Casca.—Quedad oculto un momento.—Alguno viene aprisa.

Casio.—Es Cinna. Le conozco por los pasos. Es amigo. Cinna, ¿dónde tan á prisa?

Cinna.—En busca vuestra. ¿Quién es ese? ¿Metelio Cimber?

Casio.—No. Es Casca: un afiliado á nuestro intento. ¿Me aguardan, Cinna?

Cinna.—Me alegro de ello. ¡Qué terrible noche! Dos ó tres de nosotros hemos visto extrañas visiones.

Casio.—¿Me aguardan? Decídmelo, Cinna.

Cinna.—Sí, se os aguarda. ¡Oh Casio; si pudiérais solamente atraer al noble Bruto á nuestro partido!

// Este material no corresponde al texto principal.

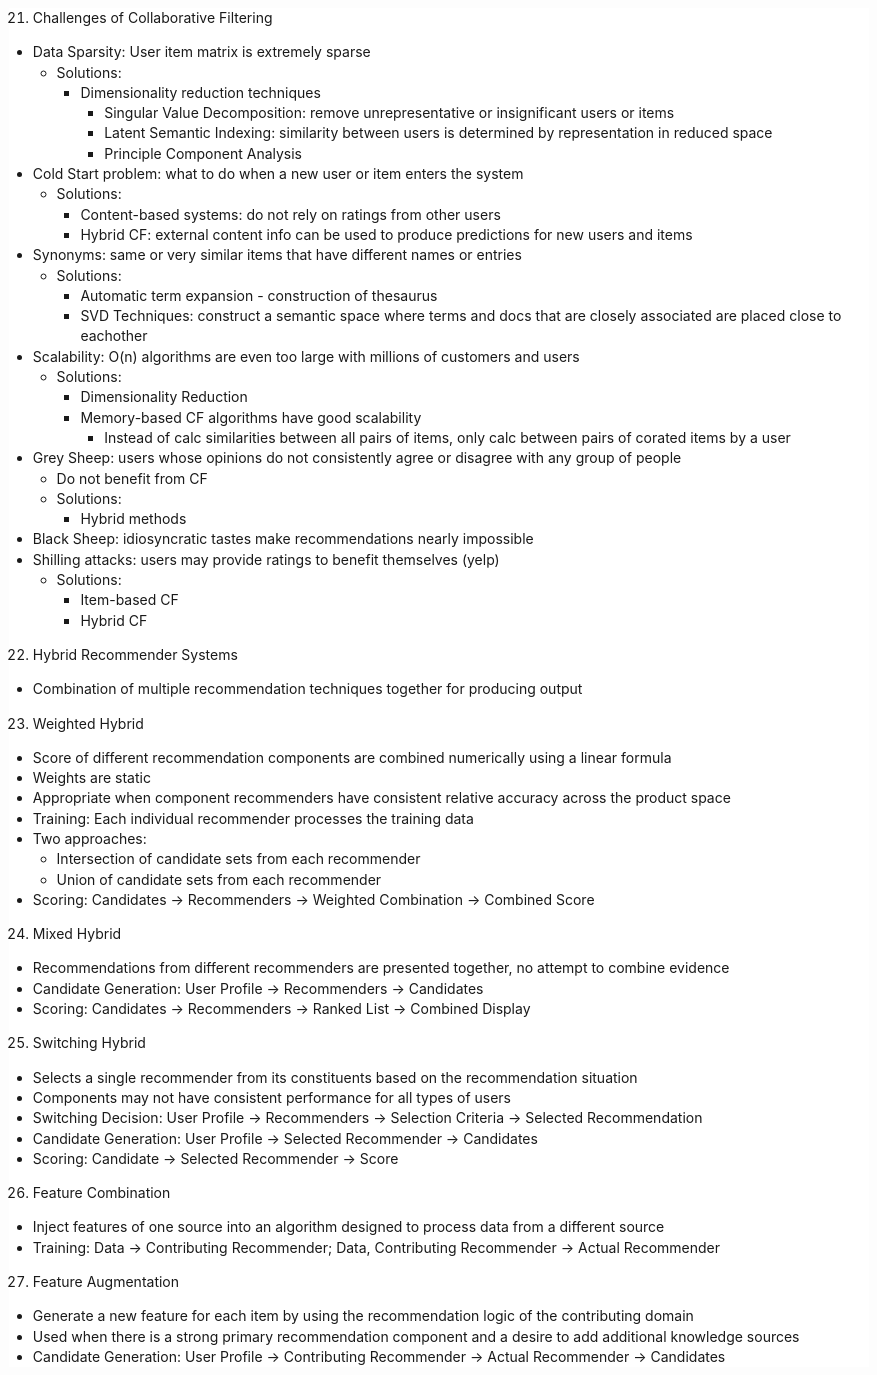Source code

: 21. Challenges of Collaborative Filtering
  - Data Sparsity: User item matrix is extremely sparse
    - Solutions:
      - Dimensionality reduction techniques
        - Singular Value Decomposition: remove unrepresentative or insignificant users or items
        - Latent Semantic Indexing: similarity between users is determined by representation in reduced space
        - Principle Component Analysis
  - Cold Start problem: what to do when a new user or item enters the system
    - Solutions:
      - Content-based systems: do not rely on ratings from other users
      - Hybrid CF: external content info can be used to produce predictions for new users and items
  - Synonyms: same or very similar items that have different names or entries
    - Solutions:
      - Automatic term expansion - construction of thesaurus
      - SVD Techniques: construct a semantic space where terms and docs that are closely associated are placed close to eachother
  - Scalability: O(n) algorithms are even too large with millions of customers and users
    - Solutions:
      - Dimensionality Reduction
      - Memory-based CF algorithms have good scalability
        - Instead of calc similarities between all pairs of items, only calc between pairs of corated items by a user
  - Grey Sheep: users whose opinions do not consistently agree or disagree with any group of people
    - Do not benefit from CF
    - Solutions:
      - Hybrid methods
  - Black Sheep: idiosyncratic tastes make recommendations nearly impossible
  - Shilling attacks: users may provide ratings to benefit themselves (yelp)
    - Solutions:
      - Item-based CF
      - Hybrid CF
22. Hybrid Recommender Systems
  - Combination of multiple recommendation techniques together for producing output
23. Weighted Hybrid
  - Score of different recommendation components are combined numerically using a linear formula
  - Weights are static
  - Appropriate when component recommenders have consistent relative accuracy across the product space
  - Training: Each individual recommender processes the training data
  - Two approaches:
    - Intersection of candidate sets from each recommender
    - Union of candidate sets from each recommender
  - Scoring: Candidates -> Recommenders -> Weighted Combination -> Combined Score
24. Mixed Hybrid
  - Recommendations from different recommenders are presented together, no attempt to combine evidence
  - Candidate Generation: User Profile -> Recommenders -> Candidates
  - Scoring: Candidates -> Recommenders -> Ranked List -> Combined Display
25. Switching Hybrid
  - Selects a single recommender from its constituents based on the recommendation situation
  - Components may not have consistent performance for all types of users
  - Switching Decision: User Profile -> Recommenders -> Selection Criteria -> Selected Recommendation
  - Candidate Generation: User Profile -> Selected Recommender -> Candidates
  - Scoring: Candidate -> Selected Recommender -> Score
26. Feature Combination
  - Inject features of one source into an algorithm designed to process data from a different source
  - Training: Data -> Contributing Recommender; Data, Contributing Recommender -> Actual Recommender
27. Feature Augmentation
  - Generate a new feature for each item by using the recommendation logic of the contributing domain
  - Used when there is a strong primary recommendation component and a desire to add additional knowledge sources
  - Candidate Generation: User Profile -> Contributing Recommender -> Actual Recommender -> Candidates
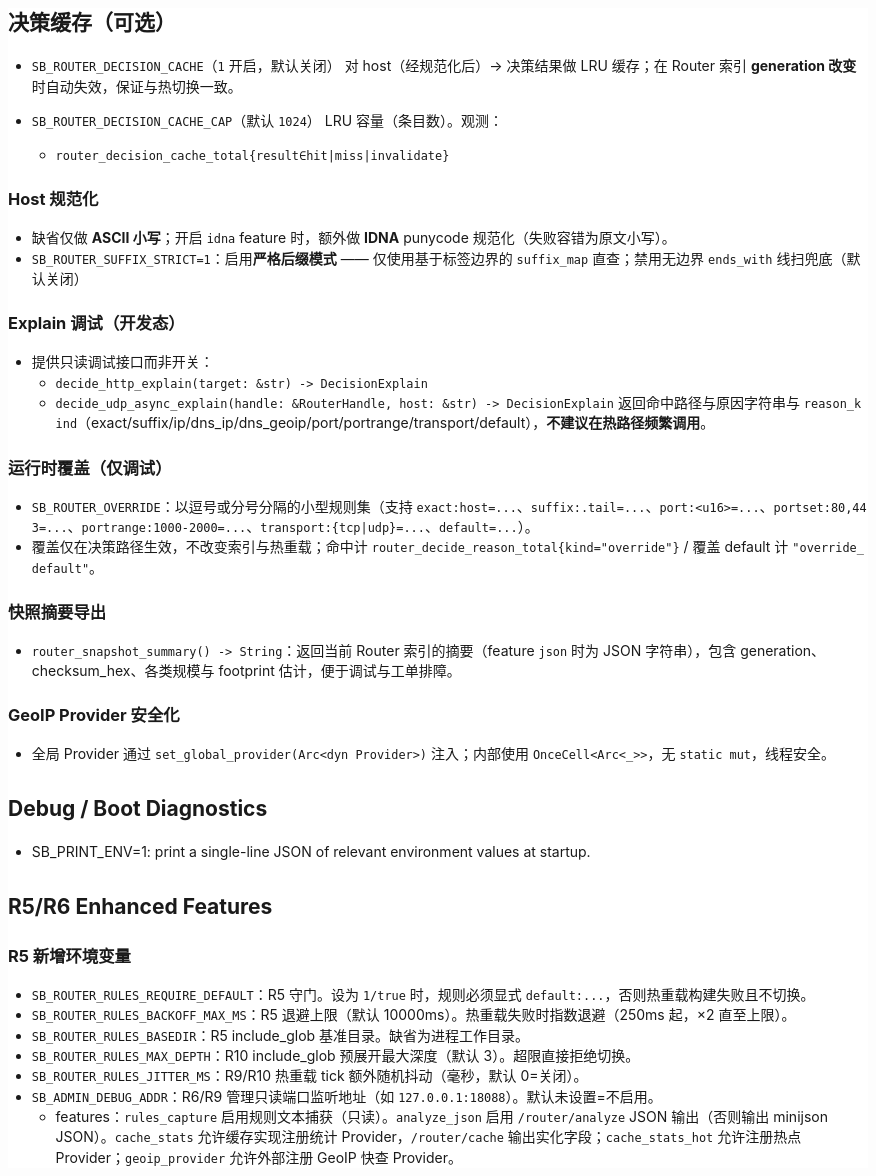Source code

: ## 决策缓存（可选）

- `SB_ROUTER_DECISION_CACHE`（`1` 开启，默认关闭）
  对 host（经规范化后）→ 决策结果做 LRU 缓存；在 Router 索引 **generation 改变** 时自动失效，保证与热切换一致。

- `SB_ROUTER_DECISION_CACHE_CAP`（默认 `1024`）
  LRU 容量（条目数）。观测：
  - `router_decision_cache_total{result∈hit|miss|invalidate}`

### Host 规范化
- 缺省仅做 **ASCII 小写**；开启 `idna` feature 时，额外做 **IDNA** punycode 规范化（失败容错为原文小写）。
- `SB_ROUTER_SUFFIX_STRICT=1`：启用**严格后缀模式** —— 仅使用基于标签边界的 `suffix_map` 直查；禁用无边界 `ends_with` 线扫兜底（默认关闭）

### Explain 调试（开发态）
- 提供只读调试接口而非开关：
  - `decide_http_explain(target: &str) -> DecisionExplain`
  - `decide_udp_async_explain(handle: &RouterHandle, host: &str) -> DecisionExplain`
  返回命中路径与原因字符串与 `reason_kind`（exact/suffix/ip/dns_ip/dns_geoip/port/portrange/transport/default），**不建议在热路径频繁调用**。

### 运行时覆盖（仅调试）
- `SB_ROUTER_OVERRIDE`：以逗号或分号分隔的小型规则集（支持 `exact:host=...`、`suffix:.tail=...`、`port:<u16>=...`、`portset:80,443=...`、`portrange:1000-2000=...`、`transport:{tcp|udp}=...`、`default=...`）。
- 覆盖仅在决策路径生效，不改变索引与热重载；命中计 `router_decide_reason_total{kind="override"}` / 覆盖 default 计 `"override_default"`。

### 快照摘要导出
- `router_snapshot_summary() -> String`：返回当前 Router 索引的摘要（feature `json` 时为 JSON 字符串），包含 generation、checksum_hex、各类规模与 footprint 估计，便于调试与工单排障。

### GeoIP Provider 安全化
- 全局 Provider 通过 `set_global_provider(Arc<dyn Provider>)` 注入；内部使用 `OnceCell<Arc<_>>`，无 `static mut`，线程安全。

## Debug / Boot Diagnostics

- SB_PRINT_ENV=1: print a single-line JSON of relevant environment values at startup.

## R5/R6 Enhanced Features

### R5 新增环境变量
- `SB_ROUTER_RULES_REQUIRE_DEFAULT`：R5 守门。设为 `1/true` 时，规则必须显式 `default:...`，否则热重载构建失败且不切换。
- `SB_ROUTER_RULES_BACKOFF_MAX_MS`：R5 退避上限（默认 10000ms）。热重载失败时指数退避（250ms 起，×2 直至上限）。
- `SB_ROUTER_RULES_BASEDIR`：R5 include_glob 基准目录。缺省为进程工作目录。
- `SB_ROUTER_RULES_MAX_DEPTH`：R10 include_glob 预展开最大深度（默认 3）。超限直接拒绝切换。
- `SB_ROUTER_RULES_JITTER_MS`：R9/R10 热重载 tick 额外随机抖动（毫秒，默认 0=关闭）。
- `SB_ADMIN_DEBUG_ADDR`：R6/R9 管理只读端口监听地址（如 `127.0.0.1:18088`）。默认未设置=不启用。
  - features：`rules_capture` 启用规则文本捕获（只读）。`analyze_json` 启用 `/router/analyze` JSON 输出（否则输出 minijson JSON）。`cache_stats` 允许缓存实现注册统计 Provider，`/router/cache` 输出实化字段；`cache_stats_hot` 允许注册热点 Provider；`geoip_provider` 允许外部注册 GeoIP 快查 Provider。
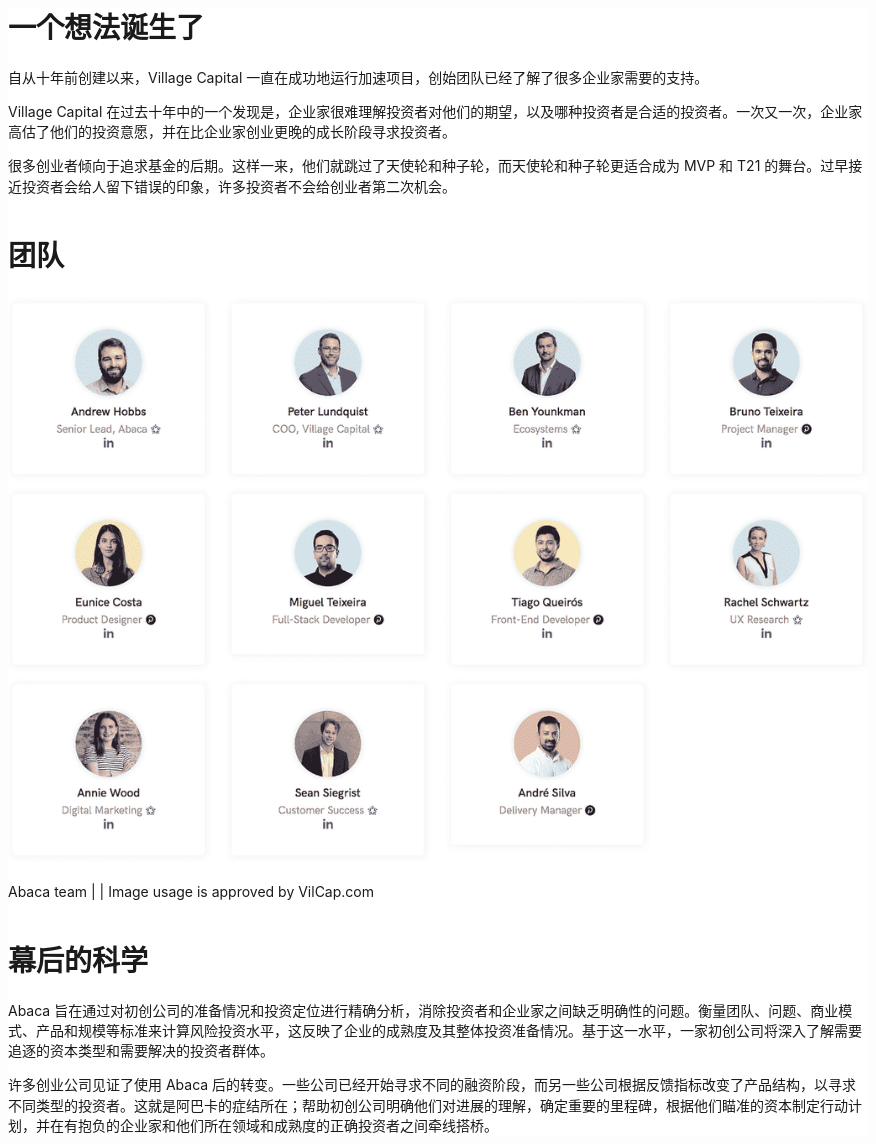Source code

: # 一个想法诞生了

自从十年前创建以来，Village Capital 一直在成功地运行加速项目，创始团队已经了解了很多企业家需要的支持。

Village Capital 在过去十年中的一个发现是，企业家很难理解投资者对他们的期望，以及哪种投资者是合适的投资者。一次又一次，企业家高估了他们的投资意愿，并在比企业家创业更晚的成长阶段寻求投资者。

很多创业者倾向于追求基金的后期。这样一来，他们就跳过了天使轮和种子轮，而天使轮和种子轮更适合成为 MVP 和 T21 的舞台。过早接近投资者会给人留下错误的印象，许多投资者不会给创业者第二次机会。

# 团队

![](img/4b57b03bf6c0cba8b4c1f0a9a1a79308.png)

Abaca team | | Image usage is approved by VilCap.com

# 幕后的科学

Abaca 旨在通过对初创公司的准备情况和投资定位进行精确分析，消除投资者和企业家之间缺乏明确性的问题。衡量团队、问题、商业模式、产品和规模等标准来计算风险投资水平，这反映了企业的成熟度及其整体投资准备情况。基于这一水平，一家初创公司将深入了解需要追逐的资本类型和需要解决的投资者群体。

许多创业公司见证了使用 Abaca 后的转变。一些公司已经开始寻求不同的融资阶段，而另一些公司根据反馈指标改变了产品结构，以寻求不同类型的投资者。这就是阿巴卡的症结所在；帮助初创公司明确他们对进展的理解，确定重要的里程碑，根据他们瞄准的资本制定行动计划，并在有抱负的企业家和他们所在领域和成熟度的正确投资者之间牵线搭桥。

Casio.—Estad satisfecho.—Tomad, buen Cinna, este papel y cuidad de ponerlo en la silla del pretor, donde Bruto pueda hallarlo; arrojad este por su ventana; fijad este con cera en la estatua del antiguo Bruto; y hecho todo, encaminaos al Pórtico de Pompeyo donde nos hallaréis. ¿Están allí Decio Bruto y Tibonio?

Cinna.—Todos, excepto Metelio Cimber, que ha ido á buscaros en vuestra casa. Bien: me apresuraré á distribuir estos papeles como me pedís.

Casio.—Una vez hecho, dirigíos al teatro de Pompeyo. (Sale Cinna.)—Venid, Casca. Todavía veremos ambos á Bruto en su casa antes de amanecer. Tres cuartas partes de él son ya nuestras; después de la próxima entrevista, tendremos todo el hombre.

Casca.—¡Oh! ¡Él ocupa un puesto muy alto en todos los corazones del pueblo! Y aquello mismo que en nosotros parecería delito, se transformaría por su sola presencia, como por la más rica alquimia, en dignidad y en valía.

Casio.—Bien habéis estimado á Bruto, su valer y la gran necesidad que tenemos de él. Marchémonos; pues es pasada la media noche, y antes del día le despertaremos y contaremos con él. (Salen.)